The model is trained for each label (event) separately. 

In [None]:
from sklearn.linear_model import LogisticRegression
    
def logistic_regression_validation(model, subject, draw=False):
    trainon_signals, trainon_labels = load_mass_data_subject(subject = subject,fromseries=1,toseries=7)
    teston_signals, teston_labels = load_train_data_prepared(subject= subject,series=8)
        
    lr = model  
    #success rates for different labels
    successRates=[]  
    onesSuccessRates=[]
    #Train the model for each label separately
    for label in labels:
        #In sklearn framework, we can call fit method repeatedly, because it resets the model
        lr.fit(trainon_signals, trainon_labels[[label]].values.ravel())        
        
        #Test success for all data
        successRates.append(lr.score(teston_signals, teston_labels[[label]].values.ravel()))           
                
        #Test of success for 1's only
        predictions = lr.predict(teston_signals)        
        actual = teston_labels[[label]].values.ravel()        
        
        print(label,"label model evaluation")
        printSucc(predictions.reshape(len(predictions),1), actual.reshape(len(actual),1), "Testing")
        if(draw):
            vizualize_predictions(teston_signals, predictions, actual, labelName=label,limit=5000)        
        
        total = 0
        successes = 0 
        for i in range(0, len(actual)):            
            if(actual[i] == 1):               
                total+=1
                if(predictions[i] ==1):
                    successes+=1       
                    
        onesSuccessRates.append(successes/total)
                
        

    #Compute average success for all labels
    total_success_rate = sum(successRates)/len(successRates)
    total_success_rate_ones = sum(onesSuccessRates)/len(onesSuccessRates);  
    
    print("SUMMARY")
    print("TOTAL:", "{:1.4f}".format(total_success_rate)) 
    print("EVENTS","{:1.4f}".format(total_success_rate_ones))   
    
    
    

Testing of the model for given subject 

Evaluating each label success rate separarely and averaging them.
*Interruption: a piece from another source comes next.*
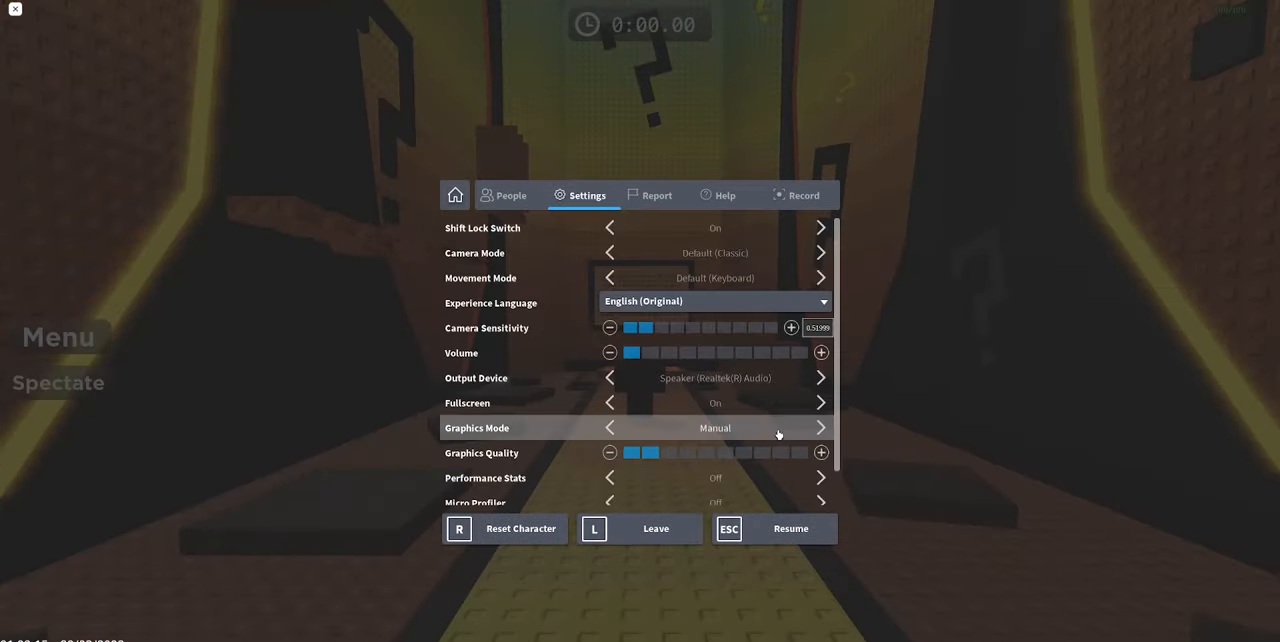
{"keys": [], "mouse": [], "events": [[366, "mouse_left", "down"], [416, "mouse_left", "up"]]}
Random behaviour has 50% success rate.

For given subject, we use first 7 series as training data and 8'th series as test data. 

Only a portion of data is visualized.

In [None]:
model = LogisticRegression(solver='lbfgs', max_iter = 1000)
logistic_regression_validation(model=model, subject= 1, draw=True)

Since input data are sparse (there are a lot more 0's than 1's), balanced mode is tried.

The “balanced” mode uses the values of labels to automatically adjust weights inversely proportional to class frequencies in the input data.

In [None]:
model = LogisticRegression(solver='lbfgs', max_iter = 1000, class_weight="balanced")
logistic_regression_validation(model=model, subject= 1, draw=True)

CSV file generation for competition submission

In [None]:
from sklearn.linear_model import LogisticRegression

def logistic_regression_training(trainon_signals,trainon_labels,teston_signals):    
    lr = LogisticRegression(solver='lbfgs', max_iter = 1000, class_weight="balanced")
    
    ids = teston_signals["id"]
    teston_signals = prepare_signals(teston_signals)       
    
    result = np.empty((len(teston_signals),len(trainon_labels.columns)))    
    
    labelcounter = 0    
    for label in labels:        
        lr.fit(trainon_signals, trainon_labels[[label]].values.ravel())        
        predictions = lr.predict_proba(teston_signals)[:,1]
        result[:,labelcounter] = predictions 
        labelcounter+=1
    return result, ids
       

def logistic_regression_submission():
    results=[]
    results_ids=[]
    for i in range(1,13):         
        train_signals, train_labels = load_mass_data(i,i)
        test_signals = load_test_data(i)
        res, ids = logistic_regression_training(train_signals,train_labels,test_signals)
        results.append(res)
        results_ids.append(ids)
    
    
    submission_name = "balanced-logistic-submission.csv"
    submission = pd.DataFrame(columns=labelNames, data=np.concatenate(results), index=np.concatenate(results_ids))
    submission.to_csv(submission_name,index_label="id",float_format='%.3f')

# Csv generation
# logistic_regression_submission()

**RECURRENT NEURAL NETWORK**

RNN with LSTM, dropout and activation layers

* Adam optimizer
* Binary crossentropy loss 
* Sigmoid activation layer

Transform 2D dataset to 3D for LSTM layer - add floating window of *look_back* length

In [None]:
def create_sequences(dataset,labels, look_back=1):
    dataX = []
    dataY = labels[look_back:]
    for i in range(len(dataset)-look_back):
        dataX.append(dataset[i:(i+look_back), ])
    return np.array(dataX), np.array(dataY)


Tests given rnn model on predicting label or more labels from testing data.

Provides visualisations and success rates.





In [None]:
def evaluate_rnn(subject, model, config, LabelsRange, draw):
    #Last (8th) series is used as testing data
    test_signals, test_labels = load_train_data_prepared(subject=subject,series=8)
    
    #Creating sequences for lstm layer
    X_test_signals, X_test_labels = create_sequences(
        test_signals.values[::config.DOWNSAMPLING],
        test_labels.values[::config.DOWNSAMPLING],
        look_back=config.LOOK_BACK
    )
    #Selecting only desired labels
    X_test_labels = X_test_labels[:,LabelsRange[0]:LabelsRange[1]] 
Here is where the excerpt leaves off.